Robotaxis from Waymo and others use lidar for this near-distance sensing, but the cost of multiple lidars can be prohibitive for lower levels of autonomy and mass-market advanced driver-assistance systems (ADAS) applications. Bahnemann said that Toposens 3D ultrasonic sensors, which are about the size of a matchbox, will likely sell for less than $20 when built at scale, allowing several of them to be used on a vehicle. He cited detection of curbs and walls, self-parking and precise vehicle positioning for inductive and robotic EV charging as promising automotive applications.

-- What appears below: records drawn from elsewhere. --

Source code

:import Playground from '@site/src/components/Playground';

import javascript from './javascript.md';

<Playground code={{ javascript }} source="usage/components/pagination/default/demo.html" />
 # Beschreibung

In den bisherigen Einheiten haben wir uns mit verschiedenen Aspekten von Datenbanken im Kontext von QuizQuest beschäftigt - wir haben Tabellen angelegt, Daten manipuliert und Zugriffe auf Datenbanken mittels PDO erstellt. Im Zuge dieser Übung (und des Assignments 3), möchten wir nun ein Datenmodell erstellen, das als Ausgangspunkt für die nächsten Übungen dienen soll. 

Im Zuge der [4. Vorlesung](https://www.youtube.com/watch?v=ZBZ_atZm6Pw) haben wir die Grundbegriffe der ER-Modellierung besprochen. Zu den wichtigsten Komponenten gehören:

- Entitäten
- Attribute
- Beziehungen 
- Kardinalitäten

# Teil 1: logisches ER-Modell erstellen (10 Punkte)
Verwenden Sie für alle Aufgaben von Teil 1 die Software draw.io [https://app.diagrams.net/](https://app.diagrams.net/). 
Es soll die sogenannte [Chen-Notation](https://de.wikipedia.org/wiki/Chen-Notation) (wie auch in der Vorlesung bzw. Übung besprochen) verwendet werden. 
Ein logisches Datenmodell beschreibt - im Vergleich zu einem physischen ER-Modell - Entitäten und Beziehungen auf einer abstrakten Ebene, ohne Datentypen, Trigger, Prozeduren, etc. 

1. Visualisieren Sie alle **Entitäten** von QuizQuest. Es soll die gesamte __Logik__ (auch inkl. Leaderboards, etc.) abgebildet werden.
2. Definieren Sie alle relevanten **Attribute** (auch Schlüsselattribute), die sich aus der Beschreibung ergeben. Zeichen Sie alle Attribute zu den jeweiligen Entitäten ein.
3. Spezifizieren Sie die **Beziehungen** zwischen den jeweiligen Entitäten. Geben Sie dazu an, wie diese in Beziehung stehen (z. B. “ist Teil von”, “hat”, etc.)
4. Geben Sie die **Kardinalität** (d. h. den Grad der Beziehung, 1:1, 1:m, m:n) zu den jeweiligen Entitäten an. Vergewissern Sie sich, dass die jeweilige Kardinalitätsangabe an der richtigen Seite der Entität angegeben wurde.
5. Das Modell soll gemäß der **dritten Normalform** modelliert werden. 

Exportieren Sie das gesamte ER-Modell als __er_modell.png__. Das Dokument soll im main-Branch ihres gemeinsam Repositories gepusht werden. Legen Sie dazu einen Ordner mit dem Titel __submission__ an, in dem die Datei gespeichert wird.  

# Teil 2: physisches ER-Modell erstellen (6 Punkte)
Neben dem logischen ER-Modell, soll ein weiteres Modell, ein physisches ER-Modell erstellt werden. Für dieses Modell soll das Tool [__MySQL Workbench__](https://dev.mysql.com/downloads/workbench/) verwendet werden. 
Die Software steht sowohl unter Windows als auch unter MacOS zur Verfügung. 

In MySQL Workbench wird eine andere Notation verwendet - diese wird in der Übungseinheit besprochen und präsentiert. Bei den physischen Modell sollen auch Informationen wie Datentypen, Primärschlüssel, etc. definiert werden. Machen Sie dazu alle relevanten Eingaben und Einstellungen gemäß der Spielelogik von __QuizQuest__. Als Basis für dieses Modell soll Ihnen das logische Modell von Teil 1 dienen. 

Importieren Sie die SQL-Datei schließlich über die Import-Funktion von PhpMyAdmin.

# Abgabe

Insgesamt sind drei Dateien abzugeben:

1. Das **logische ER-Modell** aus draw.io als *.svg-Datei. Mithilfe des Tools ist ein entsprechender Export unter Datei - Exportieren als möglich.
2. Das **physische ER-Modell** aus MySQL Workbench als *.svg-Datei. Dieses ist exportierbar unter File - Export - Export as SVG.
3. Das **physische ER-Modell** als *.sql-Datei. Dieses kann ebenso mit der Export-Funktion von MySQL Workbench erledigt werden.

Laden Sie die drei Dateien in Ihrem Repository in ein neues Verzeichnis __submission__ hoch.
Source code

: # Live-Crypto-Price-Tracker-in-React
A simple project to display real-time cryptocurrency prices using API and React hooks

Toposens lists Daimler, Porsche, Audi and Continental as customers for its 3D sensor, which is not yet a mass-market product according to Bahnemann, and the company is currently seeking Series-A funding. Bahnemann said that competitors will eventually try to emulate the company’s 3D ultrasonic approach and he believes that Toposens has a head start of several years. This dates back to when co-founder Rudoy was dreaming about a robotic toy swimming around a small fish tank rather than millions of robotic vehicles driving around global cities.